Шрифт:
Интервал:
Закладка:
Мальчик понимал, что боль со временем будет только усиливаться, но что-то важное было уже навсегда решено. Потом он будет подыскивать оправдания, и, наверное, годы спустя, достигнет в этом совершенства — но это годы спустя, потом.
Поезд пискнул своей электронной начинкой, двери герметично закрылись и разделили отъезжающих и остающихся.
Выйдя из здания вокзала, отец и сын почувствовали нарастающее одиночество — они были одни в этом огромном пустом городе, как два подлежащих без сказуемого. Никто не думал о них, никто не знал о них ничего.
Только Дитмар Розенталь на вокзальной площади на всякий случай протягивал им со своего постамента бронзовую книгу.
24 мая 2022
Грипп (День освобождения Африки, 25 мая)
Дмитрий Игоревич проснулся под протяжное пение.
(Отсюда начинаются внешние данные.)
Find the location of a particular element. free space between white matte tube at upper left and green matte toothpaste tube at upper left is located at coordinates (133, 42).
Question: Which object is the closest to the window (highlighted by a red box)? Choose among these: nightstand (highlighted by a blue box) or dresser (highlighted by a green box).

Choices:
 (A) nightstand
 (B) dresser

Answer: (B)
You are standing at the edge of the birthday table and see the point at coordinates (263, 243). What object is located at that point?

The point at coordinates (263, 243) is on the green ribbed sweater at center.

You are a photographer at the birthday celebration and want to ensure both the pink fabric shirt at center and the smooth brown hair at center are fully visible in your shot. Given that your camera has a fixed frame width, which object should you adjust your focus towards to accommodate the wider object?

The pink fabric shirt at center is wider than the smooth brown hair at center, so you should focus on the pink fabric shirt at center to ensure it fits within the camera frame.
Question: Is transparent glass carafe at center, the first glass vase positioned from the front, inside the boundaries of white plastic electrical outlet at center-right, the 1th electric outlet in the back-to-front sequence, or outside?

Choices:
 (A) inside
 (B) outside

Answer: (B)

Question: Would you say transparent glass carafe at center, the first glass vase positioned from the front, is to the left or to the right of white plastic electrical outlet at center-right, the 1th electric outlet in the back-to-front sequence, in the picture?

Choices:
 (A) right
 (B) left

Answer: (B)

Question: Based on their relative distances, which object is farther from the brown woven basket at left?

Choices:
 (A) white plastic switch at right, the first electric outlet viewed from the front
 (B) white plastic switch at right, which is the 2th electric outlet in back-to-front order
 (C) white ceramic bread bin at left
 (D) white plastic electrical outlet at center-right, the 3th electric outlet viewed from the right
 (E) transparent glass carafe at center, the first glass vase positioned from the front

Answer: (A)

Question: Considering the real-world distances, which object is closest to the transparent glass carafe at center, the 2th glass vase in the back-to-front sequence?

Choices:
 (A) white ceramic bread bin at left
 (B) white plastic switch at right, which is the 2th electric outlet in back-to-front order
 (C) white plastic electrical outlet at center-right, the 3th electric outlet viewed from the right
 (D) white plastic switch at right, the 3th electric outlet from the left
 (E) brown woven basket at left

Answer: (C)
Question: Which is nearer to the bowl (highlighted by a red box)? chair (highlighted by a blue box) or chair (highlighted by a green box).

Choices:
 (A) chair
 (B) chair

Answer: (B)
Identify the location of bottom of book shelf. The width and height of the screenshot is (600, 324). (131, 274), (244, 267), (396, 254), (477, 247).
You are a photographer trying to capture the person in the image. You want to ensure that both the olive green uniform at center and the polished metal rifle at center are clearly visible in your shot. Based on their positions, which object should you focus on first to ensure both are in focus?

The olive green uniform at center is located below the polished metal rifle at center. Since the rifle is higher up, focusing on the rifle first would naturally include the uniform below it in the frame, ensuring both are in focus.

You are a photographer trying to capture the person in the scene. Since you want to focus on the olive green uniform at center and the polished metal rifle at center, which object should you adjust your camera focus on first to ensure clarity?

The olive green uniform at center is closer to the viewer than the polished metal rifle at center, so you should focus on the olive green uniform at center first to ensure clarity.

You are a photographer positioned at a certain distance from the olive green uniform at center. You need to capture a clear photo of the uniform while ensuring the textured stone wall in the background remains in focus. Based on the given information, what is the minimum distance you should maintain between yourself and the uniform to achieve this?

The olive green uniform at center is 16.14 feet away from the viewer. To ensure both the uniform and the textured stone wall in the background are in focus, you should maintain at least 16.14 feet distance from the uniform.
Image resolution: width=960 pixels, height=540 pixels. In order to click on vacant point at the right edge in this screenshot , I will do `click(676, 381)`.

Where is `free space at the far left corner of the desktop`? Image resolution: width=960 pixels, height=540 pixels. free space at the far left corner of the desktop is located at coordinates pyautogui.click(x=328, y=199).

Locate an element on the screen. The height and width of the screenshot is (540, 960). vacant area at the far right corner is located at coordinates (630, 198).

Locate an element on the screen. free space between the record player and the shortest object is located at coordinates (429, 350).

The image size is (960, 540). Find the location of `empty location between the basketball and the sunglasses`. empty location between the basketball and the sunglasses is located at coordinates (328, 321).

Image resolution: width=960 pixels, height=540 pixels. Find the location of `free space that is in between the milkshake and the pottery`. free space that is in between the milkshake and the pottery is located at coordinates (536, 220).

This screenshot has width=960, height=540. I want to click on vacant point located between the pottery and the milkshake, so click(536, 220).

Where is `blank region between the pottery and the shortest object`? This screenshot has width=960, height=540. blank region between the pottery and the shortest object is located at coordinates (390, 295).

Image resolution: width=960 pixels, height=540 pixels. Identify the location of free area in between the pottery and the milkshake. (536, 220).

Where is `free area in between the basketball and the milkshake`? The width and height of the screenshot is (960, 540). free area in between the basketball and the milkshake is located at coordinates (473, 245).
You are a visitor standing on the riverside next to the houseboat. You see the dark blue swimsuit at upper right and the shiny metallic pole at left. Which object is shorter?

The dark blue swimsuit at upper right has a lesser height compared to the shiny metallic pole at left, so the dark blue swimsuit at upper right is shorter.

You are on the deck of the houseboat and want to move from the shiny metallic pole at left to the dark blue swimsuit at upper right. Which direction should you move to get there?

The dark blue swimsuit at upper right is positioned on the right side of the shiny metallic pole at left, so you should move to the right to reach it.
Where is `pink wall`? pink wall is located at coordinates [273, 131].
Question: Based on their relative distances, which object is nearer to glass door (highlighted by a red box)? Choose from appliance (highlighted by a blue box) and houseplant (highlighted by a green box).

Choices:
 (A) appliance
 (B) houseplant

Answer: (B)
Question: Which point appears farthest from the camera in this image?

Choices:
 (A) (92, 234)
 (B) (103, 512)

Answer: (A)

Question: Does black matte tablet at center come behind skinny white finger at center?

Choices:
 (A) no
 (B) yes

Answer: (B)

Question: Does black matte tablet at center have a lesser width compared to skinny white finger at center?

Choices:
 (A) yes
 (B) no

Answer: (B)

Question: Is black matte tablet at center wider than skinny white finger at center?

Это значило, что открылся рынок, и на него пришли торговцы диким мёдом из племени дхирв, а вот когда будут дудеть в гнусавую трубу, это будет означать, что опори принесли на рынок молоко.
Под эти звуки Дмитрий Игоревич завтракал, но ритуал был вдруг нарушен.
К нему зашёл Врач.
Этот пожилой француз жил в разных местах Африки чуть не с самого рождения и, кажется, не узнавал новости, а предчувствовал их. Что-то в нём было, позволявшее ему угадать, что начнутся народные волнения, или море будет покрыто божьими коровками.
Африка соединила русского и француза давно. Между ними повелось звать друг друга по имени-отчеству, отчего Врач получался Пьер Робертович и при этом терял остатки своего французского прошлого.
— Сегодня придёт Колдун, — сообщил Пьер Робертович. — Хочет сказать о чём-то важном.
Это была новость неприятная. Ничего приятного в Колдуне не было.
Нормальный такой был Колдун, даром что людоед. Или недаром.
Колдун был сухим стариком без возраста и имени. Вернее, имён у него были сотни — и на каждый случай жизни особенные. Как-то, в давние времена, Колдун было учредил в долине социализм, съел нескольких вождей, объявленных империалистами, и поехал в СССР. Но светлого будущего не вышло — ему очень не понравился Ленин. Дмитрий Игоревич не до конца понял, что произошло, вроде бы колдун вступил с Лениным в ментальную связь, но они не сошлись характерами. Но всё равно колдун получил из Москвы танковую роту и несколько самолётов оружия. Свежеобученные водители передавили своими танками массу зевак, да тем дело и кончилось. Потом из социализма колдун всё-таки выписался и учредил капитализм, за что получил от американцев бронетранспортёры и вертолётную эскадрилью.
Потом он заскучал. От скуки пошёл войной на соседей, да война как-то не получилась, затянулась, и вот уже лет двадцать было непонятно, кто победил, да и вообще, закончилась ли она, эта война.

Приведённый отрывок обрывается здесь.